▶ [WHAT IS REQUIRED]:
Would you please copy every line below that includes the string "picture"?

▶ [MATERIAL TO PROCESS]:
────
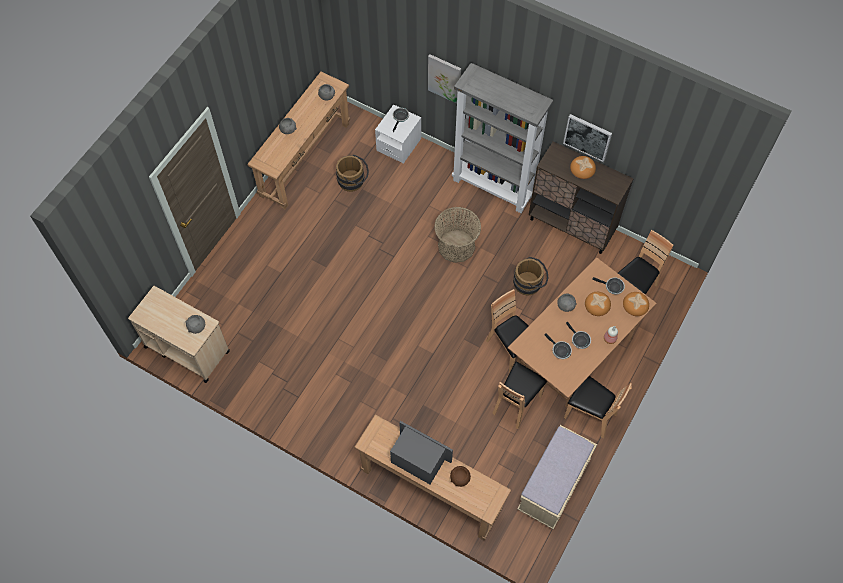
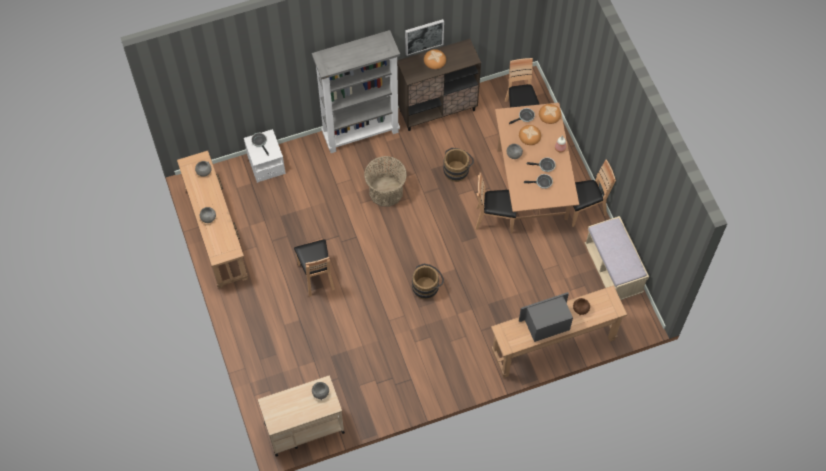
camera: 50 degrees left, 0 degrees up
(353, 181) = (268, 216): brown bucket -> brown bucket (427, 286)
(444, 78) = (288, 82): picture -> none
(516, 403) = (537, 246): brown chair -> brown chair (316, 276)

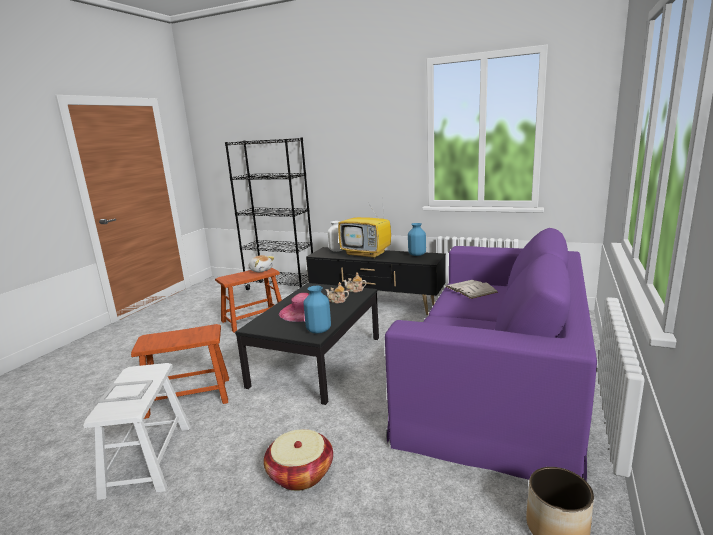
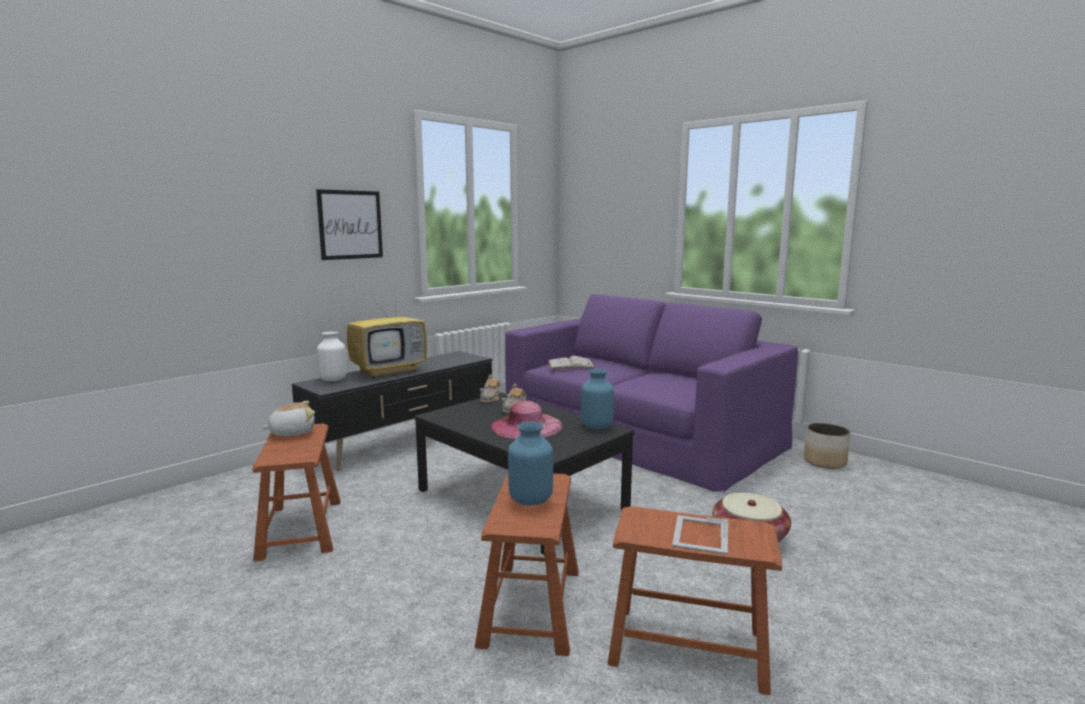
camera: 70 degrees left, 5 degrees down
(148, 459) = (688, 647): white stool -> brown stool
(281, 288) = (201, 491): black bookcase -> none
(374, 152) = (350, 225): none -> picture
(417, 254) = (441, 358): blue vase -> blue vase (529, 500)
────
▶ [TASK RESULT]:
(444, 78) = (288, 82): picture -> none
(374, 152) = (350, 225): none -> picture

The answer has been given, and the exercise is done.